Il est toutefois écœurant de voir des jeunes gens mourir parce qu’ils veulent avoir mieux ailleurs. Pour résorber et renverser la tendance à ce problème, les gouvernements africains doivent mettre en place des structures simples d’activités lucratives, des petites formations orientées et rapides qui ouvrent sur des emplois. Si nos jeunes gens sont occupés à contribuer au développement des pays africains, ils n’auront pas le temps de penser à un quelconque voyage vers l’occident ou ailleurs. Et les moyens existent, tout est question de priorité et de volonté.
Dans le domaine de l’éducation et de la formation professionnelle. Comment, de façon concrète, vous entendez intervenir sur le terrain ?
Notre souhait est de voir les gouvernements africains revoir notre système éducatif. Il doit être inclusif et beaucoup plus orienté vers la formation pratique. Tout le monde n’est pas appelé à poursuivre des études universitaires.

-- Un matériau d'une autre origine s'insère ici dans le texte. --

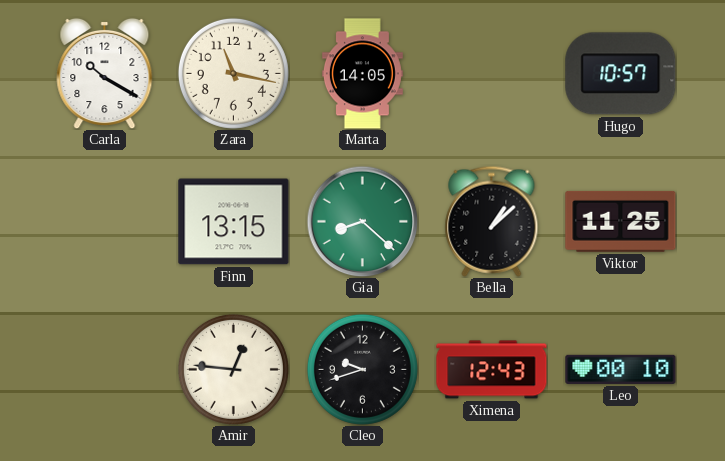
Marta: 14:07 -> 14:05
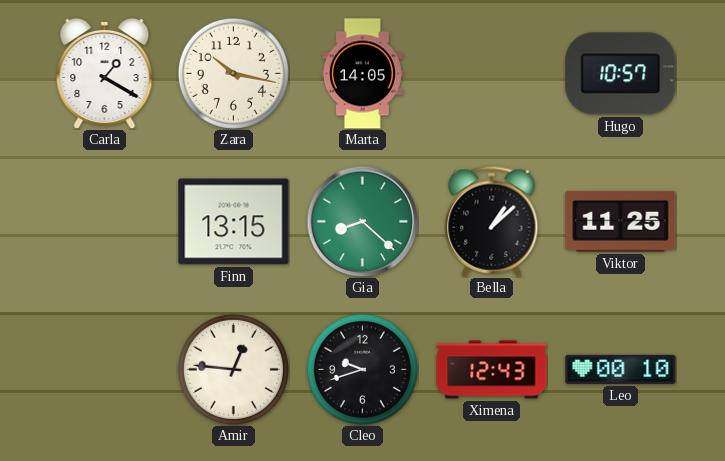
Carla: 10:20 -> 1:20
Zara: 11:17 -> 10:17
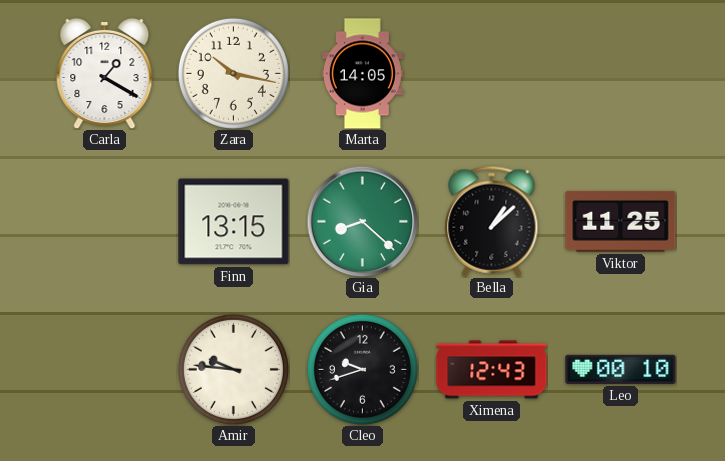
Hugo: 10:57 -> none
Amir: 12:46 -> 9:46
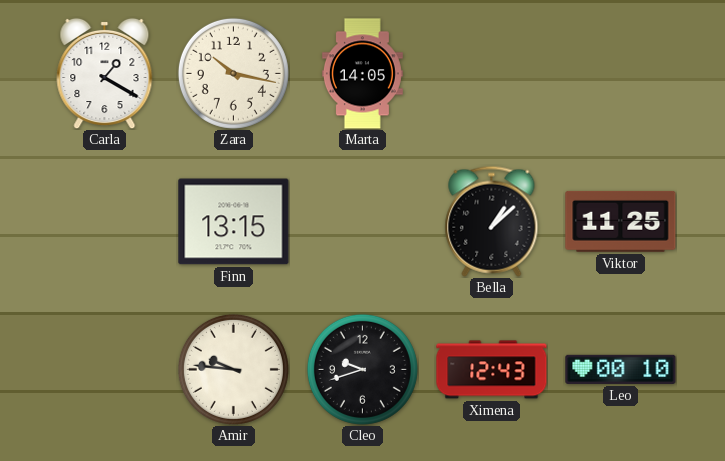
Gia: 8:22 -> none
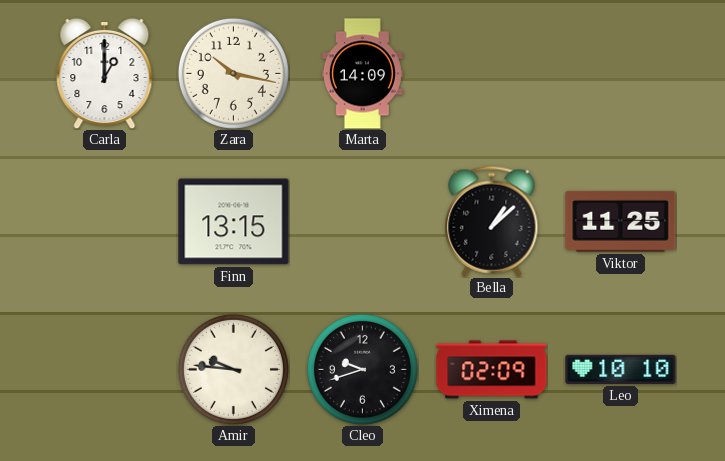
Carla: 1:20 -> 1:00
Marta: 14:05 -> 14:09
Ximena: 12:43 -> 02:09
Leo: 00:10 -> 10:10
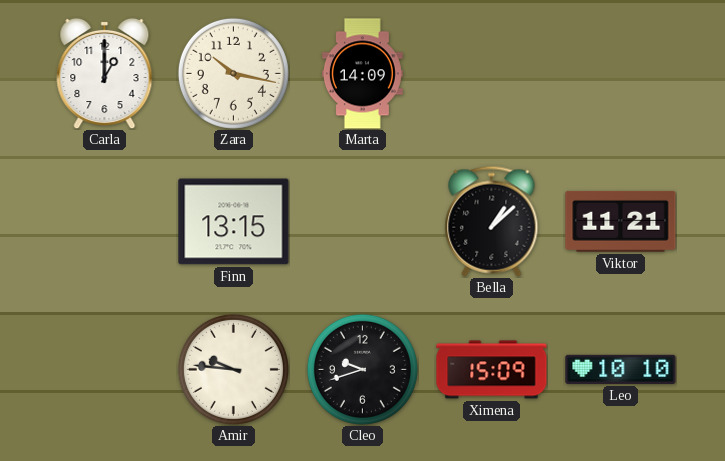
Viktor: 11:25 -> 11:21
Ximena: 02:09 -> 15:09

En toute logique donc, l’Etat devrait mettre en place des structures qui englobent les talents des jeunes, qui les suivent conséquemment. Notre système éducatif a tendance à former des élites qui ne servent à rien après l’université puisqu’il manque de débouchés. Il devrait former des personnes qui créent et produisent des idées concrètes, des jeunes qui créent l’emploi.
Quelle place votre structure accorde à l’Afrique dans ses interventions ?
Notre champ d’action c’est avant tout l’Afrique. Nous avons une jeune équipe dynamique provenant de plusieurs pays d’Afrique et avons des représentants dans plusieurs pays comme le Sénégal, le Cameroun, le Congo et la Côte d’Ivoire, pour ne citer que ceux-là.
Quelle importance accordez-vous à l’éducation civique et morale dans vos programmes ?
C’est un programme important que nous soutenions absolument. Nos élèves ont ce besoin profond de savoir les maths et les langues étrangères, mais le civisme, l’amour de la patrie, le respect de l’être humain, des fondements étatiques et familiaux sont d’une importance capitale et indéniable.
Quel soutien entendez-vous apporter à la Côte d’Ivoire dont vous êtes ressortissants qui connaît d’énormes soucis dans l’éducation des jeunes filles ?
L’éducation des jeunes filles est un souci permanent dans nos pays africains. Nous préparons des programmes de formations ciblées et possiblement apporter des moyens pour aider les jeunes filles non seulement à poursuivre leur éducation, mais également à apprendre un métier, à être productive sur le terrain. Autre chose, les gouvernements africains devraient mettre sur pied des mécanismes pour protéger nos jeunes filles qui sont souvent les victimes de toutes sortes d’abus de la part de leurs enseignants.
A propos de la justice sociale, quel est votre avis sur la justice transitionnelle dans le cadre de la réconciliation nationale dans des Etats africains qui ont connu de graves crises ?
Notre programme de justice sociale vise à donner la chance à tous pour une vie meilleure. Nos Etats africains doivent orienter leurs efforts vers le bien-être des citoyens. Il n’y a pas meilleure conciliation que de rendre un citoyen heureux. Le reste c’est de la politique des bavards. Quand le peuple est au travail, la réconciliation s’impose d’elle-même.
Comment expliquez-vous le choix de la Côte d’Ivoire pour le lancement de votre programme « Santé et nutrition » baptisé « Obidj » ?
Il faut dire qu’en la matière nous n’innovons en rien… Là où nous apportons une innovation, c’est de permettre aux élèves de produire ce qu’ils consomment. Nous voulons juste appuyer ce qui existe déjà en prenant en charge les lieux et établissements ou les élèves ont ce besoin. Le programme Obidj qui veut dire en Adioukrou, nourriture va s’atteler à apporter le déjeuner aux enfants dans certains établissements des pays africains. Un fardeau lourd pour certaines familles en Afrique.